Li Y J, Oslonovitch J, Mazouz N, Plenge F, Krischer K, Ertl G
Fritz-Haber-Institut der Max-Planck-Gesellschaft, Faradayweg 4-6, D-14195 Berlin, Germany.
Science. 2001 Mar 23;291(5512):2395-8. doi: 10.1126/science.1057830. Epub 2001 Feb 22.
We report stationary, nonequilibrium potential and adsorbate patterns with an intrinsic wavelength that were observed in an electrochemical system with a specific type of current/electrode-potential (I-phi(DL)) characteristic. The patterns emerge owing to the interplay of a self-enhancing step in the reaction dynamics and a long-range inhibition by migration currents rather than by diffusion. Theoretical analysis revealed that this self-structuring of the electrode occurs in all electrochemical systems with an S-shaped I-phi(DL) characteristic in wide and well-accessible parameter ranges. This unusual pattern-forming instability in electrochemical systems has all the characteristics of the mechanism proposed by Turing in 1952 in the framework of an early theory of morphogenesis. Our finding might account for structure formation in certain biological systems that have gradients in the electric potential and may open new paths for fabricating patterned electrodes.

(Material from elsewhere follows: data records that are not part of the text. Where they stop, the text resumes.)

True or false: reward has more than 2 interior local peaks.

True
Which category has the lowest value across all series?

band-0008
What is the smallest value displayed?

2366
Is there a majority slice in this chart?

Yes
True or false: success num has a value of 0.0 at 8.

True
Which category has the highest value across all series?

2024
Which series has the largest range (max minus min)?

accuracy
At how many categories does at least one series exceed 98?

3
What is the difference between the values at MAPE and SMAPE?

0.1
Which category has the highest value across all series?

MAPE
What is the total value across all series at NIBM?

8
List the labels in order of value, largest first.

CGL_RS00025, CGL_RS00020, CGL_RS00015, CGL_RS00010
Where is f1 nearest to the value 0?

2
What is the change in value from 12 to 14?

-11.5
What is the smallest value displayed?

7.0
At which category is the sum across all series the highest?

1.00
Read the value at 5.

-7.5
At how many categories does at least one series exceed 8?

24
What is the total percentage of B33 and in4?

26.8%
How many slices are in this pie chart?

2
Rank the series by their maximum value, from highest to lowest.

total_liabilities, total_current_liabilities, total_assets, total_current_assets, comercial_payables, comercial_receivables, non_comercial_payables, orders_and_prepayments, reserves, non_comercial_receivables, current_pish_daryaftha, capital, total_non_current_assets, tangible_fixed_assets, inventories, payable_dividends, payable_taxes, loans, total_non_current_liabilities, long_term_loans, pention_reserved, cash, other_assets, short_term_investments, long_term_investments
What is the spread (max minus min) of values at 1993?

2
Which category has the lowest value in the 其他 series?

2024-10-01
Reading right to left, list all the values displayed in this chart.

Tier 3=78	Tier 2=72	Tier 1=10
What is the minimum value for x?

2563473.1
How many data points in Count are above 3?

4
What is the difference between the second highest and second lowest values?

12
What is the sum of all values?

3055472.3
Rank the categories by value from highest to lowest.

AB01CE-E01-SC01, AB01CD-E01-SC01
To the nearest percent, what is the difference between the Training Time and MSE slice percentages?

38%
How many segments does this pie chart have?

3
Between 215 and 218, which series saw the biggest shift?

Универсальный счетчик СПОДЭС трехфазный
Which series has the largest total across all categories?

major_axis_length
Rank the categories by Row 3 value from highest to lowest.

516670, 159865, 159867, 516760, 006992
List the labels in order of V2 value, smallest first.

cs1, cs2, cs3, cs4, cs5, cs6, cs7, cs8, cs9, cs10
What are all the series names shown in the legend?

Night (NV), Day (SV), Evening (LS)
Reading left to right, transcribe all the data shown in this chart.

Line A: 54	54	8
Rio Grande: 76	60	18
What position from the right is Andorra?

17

我们报告了在具有特定类型电流/电极电位(I-phi(DL))特性的电化学系统中观察到的具有固有波长的稳态、非平衡电位和吸附物模式。这些模式的出现是由于反应动力学中自增强步骤与迁移电流而非扩散的长程抑制之间的相互作用。理论分析表明,在宽且易于获取的参数范围内,具有S形I-phi(DL)特性的所有电化学系统中都会发生这种电极的自结构化。电化学系统中这种不寻常的模式形成不稳定性具有图灵在1952年早期形态发生理论框架中提出的机制的所有特征。我们的发现可能解释了某些在电位上具有梯度的生物系统中的结构形成,并可能为制造图案化电极开辟新途径。